Let the wild rumpus start! Jack Yankee's Halloween in Sonoma

After a year fighting disease, Jack Yankee returns to Sonoma, ‘where someone loves him best of all’|

Jack Yankee runs around the backyard in his tiny blue jeans and dinosaur? T-shirt, his angelic blond hair catching the sun and his smile, oh that smile.

He is 2 years old, and for Halloween he’s going to be Max from the children’s book, “Where the Wild Things Are.”

Jack knows where the wild things are. Like Max, he’s been through a terrible rumpus. Last year at this time he was in the intensive care unit at UCSF Benioff Children’s Hospital where, at times, his prognosis wasn’t good.

“(Not once, but twice) they had the talk with us that he wasn’t going to make it,” says his mom, Madeline Yankee, her emotions still exhausted as she watches Jack with elation only a mother who has been through such an ordeal can understand.

Jack had, emphasis on the past tense, a very rare autoimmune disorder that made even a common cold life threatening for him. He was born with this challenge, and by the time he was 18 months old he needed a bone marrow transplant. There was no match for him on the international registry – and so friends launched Team Jack, a donor search that had 3,000 people, most of them in Sonoma Valley, swabbing their cheeks to give a DNA sample that hopefully would match Jack’s.

No potential donor shared with Jack the desired nine out of 10 genetic markers, so Jack’s dad, Alex Yankee, with seven of the markers, was his son’s hero donor. Jack was admitted to a hospital isolation room in early October last year. He was there for almost three months and Madeline rarely left his side. After enduring chemotherapy, a transplant and infinite tubes and needles, he was released on New Year’s Eve.

Holding Jack, Madeline rang the hospital’s success bell in the lobby and, as the family joyfully walked out the door, the hospital staff gathered round, cheering.

Jack had to remain in isolation when he returned home – and “clean” took on a whole new meaning at the Yankee home. Every time Madeline, Alex and Jack’s 11-year-old brother Zack entered the home they had to shower and change before they could get near Jack. Everything was constantly being sanitized – each item in a grocery bag had to be wiped down. Jack still had a feeding tube and multiple medications, and Madeline was both mom and nurse. “He slowly got better over months and months,” she said.

Finally last May his white blood cell count returned to normal and he was released from isolation. Madeline opened the back door to let Jack go out and play and he took off running – and he ran and ran and ran, laughing.

His happiness has never left him.

He plays games on his orange-covered iPad, loves “Goodnight, Gorilla” and still watches the movie “Frozen” over and over, just as he did in the hospital. He goes to “school” one day a week at a family friend’s home where he plays with three buddies. This week marks a year since his transplant and his recent round of medical tests resulted in all healthy scores.

When he first returned home Madeline brought Jack back to the hospital in San Francisco three times a week, then once a week, then every two weeks. Now they don’t have to go in for three months. “We feel like normal people again,” she said.

Madeline recently became a UCSF Ambassador, helping to raise funds and lend support to the hospital’s Child Life Services that take care of patients’ and families’ non-medical needs – and when you have a sick child, there are many. Hospital toys, a parent support room, music therapy, parking fees, a huge range of needs are met.
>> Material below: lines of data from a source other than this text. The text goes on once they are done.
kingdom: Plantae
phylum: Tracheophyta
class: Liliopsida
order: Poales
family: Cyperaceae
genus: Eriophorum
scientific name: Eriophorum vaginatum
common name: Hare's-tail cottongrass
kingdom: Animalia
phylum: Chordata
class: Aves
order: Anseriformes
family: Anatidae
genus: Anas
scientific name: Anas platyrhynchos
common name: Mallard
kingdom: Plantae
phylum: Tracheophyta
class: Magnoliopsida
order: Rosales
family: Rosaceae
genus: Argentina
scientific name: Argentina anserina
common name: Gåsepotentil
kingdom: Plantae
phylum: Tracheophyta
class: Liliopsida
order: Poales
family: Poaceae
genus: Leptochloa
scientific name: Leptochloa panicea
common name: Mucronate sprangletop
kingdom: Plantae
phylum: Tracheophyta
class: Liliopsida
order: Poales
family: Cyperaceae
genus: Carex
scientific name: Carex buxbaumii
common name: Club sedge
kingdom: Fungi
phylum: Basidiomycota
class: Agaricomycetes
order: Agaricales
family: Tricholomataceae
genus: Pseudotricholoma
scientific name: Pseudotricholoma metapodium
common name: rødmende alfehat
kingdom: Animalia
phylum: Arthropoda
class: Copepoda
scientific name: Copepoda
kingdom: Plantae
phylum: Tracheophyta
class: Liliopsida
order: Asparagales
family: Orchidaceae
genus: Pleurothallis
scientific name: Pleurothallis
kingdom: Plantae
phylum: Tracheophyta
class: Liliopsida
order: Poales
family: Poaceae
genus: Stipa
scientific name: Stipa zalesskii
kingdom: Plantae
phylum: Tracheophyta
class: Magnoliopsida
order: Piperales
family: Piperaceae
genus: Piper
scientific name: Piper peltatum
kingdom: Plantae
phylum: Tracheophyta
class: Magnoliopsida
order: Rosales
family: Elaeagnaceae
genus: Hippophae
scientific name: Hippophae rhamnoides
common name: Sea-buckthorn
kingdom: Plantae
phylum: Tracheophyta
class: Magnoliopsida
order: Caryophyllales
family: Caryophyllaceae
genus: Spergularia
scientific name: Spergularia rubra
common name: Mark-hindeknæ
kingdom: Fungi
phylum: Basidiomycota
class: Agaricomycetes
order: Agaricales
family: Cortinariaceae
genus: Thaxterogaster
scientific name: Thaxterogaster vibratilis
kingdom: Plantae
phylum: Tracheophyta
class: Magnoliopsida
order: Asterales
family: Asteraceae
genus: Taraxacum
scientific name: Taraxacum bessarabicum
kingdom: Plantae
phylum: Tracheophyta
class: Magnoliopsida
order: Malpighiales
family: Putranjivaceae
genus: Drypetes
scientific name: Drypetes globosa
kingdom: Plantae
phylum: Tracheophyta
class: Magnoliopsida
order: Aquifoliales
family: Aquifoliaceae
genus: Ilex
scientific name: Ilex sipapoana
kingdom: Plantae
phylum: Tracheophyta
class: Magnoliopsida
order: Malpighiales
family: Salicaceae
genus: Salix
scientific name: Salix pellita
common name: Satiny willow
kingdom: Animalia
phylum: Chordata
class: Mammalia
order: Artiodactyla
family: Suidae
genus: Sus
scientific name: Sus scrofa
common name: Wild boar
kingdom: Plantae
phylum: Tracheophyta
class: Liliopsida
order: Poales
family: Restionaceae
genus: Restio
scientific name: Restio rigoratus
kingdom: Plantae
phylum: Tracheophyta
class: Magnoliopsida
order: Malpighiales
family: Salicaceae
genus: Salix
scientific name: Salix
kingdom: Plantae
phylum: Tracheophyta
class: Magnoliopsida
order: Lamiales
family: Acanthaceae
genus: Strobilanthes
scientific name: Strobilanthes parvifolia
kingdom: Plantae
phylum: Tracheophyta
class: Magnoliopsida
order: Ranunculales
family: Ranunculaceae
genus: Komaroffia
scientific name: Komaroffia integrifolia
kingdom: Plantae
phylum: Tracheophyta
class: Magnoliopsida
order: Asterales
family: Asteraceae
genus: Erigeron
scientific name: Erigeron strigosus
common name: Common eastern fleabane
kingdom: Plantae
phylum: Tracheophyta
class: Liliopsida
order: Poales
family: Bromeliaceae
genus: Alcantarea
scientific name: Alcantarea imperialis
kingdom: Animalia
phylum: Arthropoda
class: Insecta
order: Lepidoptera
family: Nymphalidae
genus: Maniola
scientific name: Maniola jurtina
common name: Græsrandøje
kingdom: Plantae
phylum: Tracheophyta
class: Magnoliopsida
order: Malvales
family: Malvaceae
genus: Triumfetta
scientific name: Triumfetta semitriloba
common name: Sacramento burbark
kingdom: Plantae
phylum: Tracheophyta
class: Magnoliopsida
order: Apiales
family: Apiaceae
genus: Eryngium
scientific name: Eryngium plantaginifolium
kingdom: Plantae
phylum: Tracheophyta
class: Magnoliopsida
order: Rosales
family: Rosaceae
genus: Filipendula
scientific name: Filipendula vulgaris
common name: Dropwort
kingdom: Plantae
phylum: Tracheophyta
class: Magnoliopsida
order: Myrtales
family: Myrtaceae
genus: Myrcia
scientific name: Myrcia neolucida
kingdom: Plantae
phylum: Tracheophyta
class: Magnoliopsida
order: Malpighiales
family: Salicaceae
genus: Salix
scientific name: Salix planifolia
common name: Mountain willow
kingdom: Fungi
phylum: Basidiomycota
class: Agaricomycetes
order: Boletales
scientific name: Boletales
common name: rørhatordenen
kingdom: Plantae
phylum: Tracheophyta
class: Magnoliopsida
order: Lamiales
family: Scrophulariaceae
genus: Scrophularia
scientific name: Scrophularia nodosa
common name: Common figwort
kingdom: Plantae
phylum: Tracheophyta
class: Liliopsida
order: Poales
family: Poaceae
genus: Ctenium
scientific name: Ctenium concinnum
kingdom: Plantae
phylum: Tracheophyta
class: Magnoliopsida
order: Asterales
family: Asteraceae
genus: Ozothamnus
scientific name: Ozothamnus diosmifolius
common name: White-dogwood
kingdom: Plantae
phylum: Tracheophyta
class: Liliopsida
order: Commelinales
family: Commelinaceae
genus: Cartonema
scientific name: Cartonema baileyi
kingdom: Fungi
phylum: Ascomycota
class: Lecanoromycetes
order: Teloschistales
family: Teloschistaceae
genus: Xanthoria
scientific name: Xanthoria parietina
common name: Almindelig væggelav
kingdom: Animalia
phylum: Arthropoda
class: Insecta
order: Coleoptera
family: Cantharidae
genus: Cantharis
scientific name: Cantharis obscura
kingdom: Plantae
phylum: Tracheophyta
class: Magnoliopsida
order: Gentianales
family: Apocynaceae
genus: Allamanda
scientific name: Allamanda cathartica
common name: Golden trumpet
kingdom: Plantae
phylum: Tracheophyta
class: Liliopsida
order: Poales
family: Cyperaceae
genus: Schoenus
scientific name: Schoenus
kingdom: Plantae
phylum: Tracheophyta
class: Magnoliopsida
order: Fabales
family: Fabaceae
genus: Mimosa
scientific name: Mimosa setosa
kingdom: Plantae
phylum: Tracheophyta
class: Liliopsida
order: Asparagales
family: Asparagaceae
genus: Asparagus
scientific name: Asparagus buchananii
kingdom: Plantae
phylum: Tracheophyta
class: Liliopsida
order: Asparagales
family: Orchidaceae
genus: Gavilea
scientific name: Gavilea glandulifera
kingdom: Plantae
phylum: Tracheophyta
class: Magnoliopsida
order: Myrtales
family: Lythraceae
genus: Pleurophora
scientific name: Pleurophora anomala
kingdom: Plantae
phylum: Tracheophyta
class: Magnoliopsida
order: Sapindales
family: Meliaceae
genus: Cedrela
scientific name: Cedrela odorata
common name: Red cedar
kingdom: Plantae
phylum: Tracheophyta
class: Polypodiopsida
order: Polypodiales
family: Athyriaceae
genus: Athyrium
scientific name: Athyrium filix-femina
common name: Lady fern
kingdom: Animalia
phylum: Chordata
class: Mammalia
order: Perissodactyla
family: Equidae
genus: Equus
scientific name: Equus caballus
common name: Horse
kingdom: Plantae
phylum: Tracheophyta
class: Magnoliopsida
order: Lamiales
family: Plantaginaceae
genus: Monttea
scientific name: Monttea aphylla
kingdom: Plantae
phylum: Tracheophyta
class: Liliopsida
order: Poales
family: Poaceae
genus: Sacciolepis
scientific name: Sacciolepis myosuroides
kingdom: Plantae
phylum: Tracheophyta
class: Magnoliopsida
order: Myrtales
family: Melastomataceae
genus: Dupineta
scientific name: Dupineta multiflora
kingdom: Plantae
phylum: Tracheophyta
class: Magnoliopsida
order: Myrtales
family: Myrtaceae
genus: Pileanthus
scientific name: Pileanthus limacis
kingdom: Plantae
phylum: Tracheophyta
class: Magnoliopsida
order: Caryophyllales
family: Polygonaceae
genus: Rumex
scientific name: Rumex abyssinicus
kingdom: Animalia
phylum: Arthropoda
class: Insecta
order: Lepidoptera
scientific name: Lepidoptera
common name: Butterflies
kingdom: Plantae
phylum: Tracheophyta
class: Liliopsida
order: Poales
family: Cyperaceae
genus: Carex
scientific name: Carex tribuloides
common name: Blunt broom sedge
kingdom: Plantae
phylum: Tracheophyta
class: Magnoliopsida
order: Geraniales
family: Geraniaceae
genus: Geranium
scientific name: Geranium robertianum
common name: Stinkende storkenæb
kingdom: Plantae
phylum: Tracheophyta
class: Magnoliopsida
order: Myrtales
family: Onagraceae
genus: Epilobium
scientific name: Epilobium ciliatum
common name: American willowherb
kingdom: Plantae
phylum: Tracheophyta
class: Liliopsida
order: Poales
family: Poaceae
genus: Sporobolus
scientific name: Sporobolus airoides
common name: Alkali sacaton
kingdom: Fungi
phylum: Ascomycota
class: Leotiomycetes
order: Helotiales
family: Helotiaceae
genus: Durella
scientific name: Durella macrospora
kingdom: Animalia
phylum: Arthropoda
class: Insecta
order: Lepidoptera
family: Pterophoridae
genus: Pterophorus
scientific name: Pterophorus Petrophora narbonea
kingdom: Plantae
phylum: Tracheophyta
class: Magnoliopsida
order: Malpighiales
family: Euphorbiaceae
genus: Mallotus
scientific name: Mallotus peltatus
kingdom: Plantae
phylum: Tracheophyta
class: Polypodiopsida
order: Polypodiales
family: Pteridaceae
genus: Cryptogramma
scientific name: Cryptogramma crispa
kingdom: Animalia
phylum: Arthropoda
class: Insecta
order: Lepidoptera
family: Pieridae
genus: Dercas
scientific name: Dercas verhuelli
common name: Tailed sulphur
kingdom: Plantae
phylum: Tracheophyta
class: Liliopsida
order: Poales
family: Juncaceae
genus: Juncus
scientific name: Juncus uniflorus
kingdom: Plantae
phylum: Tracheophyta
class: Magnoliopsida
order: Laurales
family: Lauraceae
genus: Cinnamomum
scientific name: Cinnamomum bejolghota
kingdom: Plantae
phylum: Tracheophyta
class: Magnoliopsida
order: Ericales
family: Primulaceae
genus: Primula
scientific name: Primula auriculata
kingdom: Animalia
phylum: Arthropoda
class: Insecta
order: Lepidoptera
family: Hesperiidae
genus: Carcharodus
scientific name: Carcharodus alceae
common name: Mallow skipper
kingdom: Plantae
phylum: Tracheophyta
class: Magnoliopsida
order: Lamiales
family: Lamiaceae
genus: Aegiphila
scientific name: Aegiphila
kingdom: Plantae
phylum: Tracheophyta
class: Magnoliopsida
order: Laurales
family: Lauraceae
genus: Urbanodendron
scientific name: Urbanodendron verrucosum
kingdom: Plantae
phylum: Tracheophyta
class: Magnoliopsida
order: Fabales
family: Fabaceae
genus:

In a her speech at a fundraiser last month, Madeline said, “During the course of the transplant, Jack took a turn for the worse and spent 19 days in the ICU, incubated and medically paralyzed. We were in our darkest hours and in the very thick of it all Sonoma stepped up and provided us with a level of support I am eternally grateful for. I felt as if Sonoma had a heartbeat that I could feel pulsating all the way in the city.”

Valley friends tied blue ribbons of support around trees, light posts, mailboxes – everywhere – and sent photos of them to Madeline and Alex’s phones. They received hundreds and hundreds of cards. When they needed a highchair in the hospital, one arrived. A fundraiser dinner dance helped them meet extra expenses. Facebook words of support were constant.

“It’s not the norm to have the kind of support we had. We had family and friends, and then we had Sonoma.” In her work with the Ambassadors, she helps those without that kind of support makes it through at the hospital. “I just want to give back. They saved Jack’s life. They saved my life.”

Recently the Yankee family went to the San Francisco Zoo and there was a long line to feed a giraffe. When Jack reached the giraffe it licked his arm and he squealed with delight and hysterical laughter, and everyone was thrilled watching him. “Jack brings out joy in people,” Madeline said, “It happens all the time.”

Like Max in the famous book by Maurice Sendak, Jack said no to all the terrible roars and sailed back over a year, and in and out of weeks, into his very own room. Where his supper and Sonoma and all good things were waiting for him, always.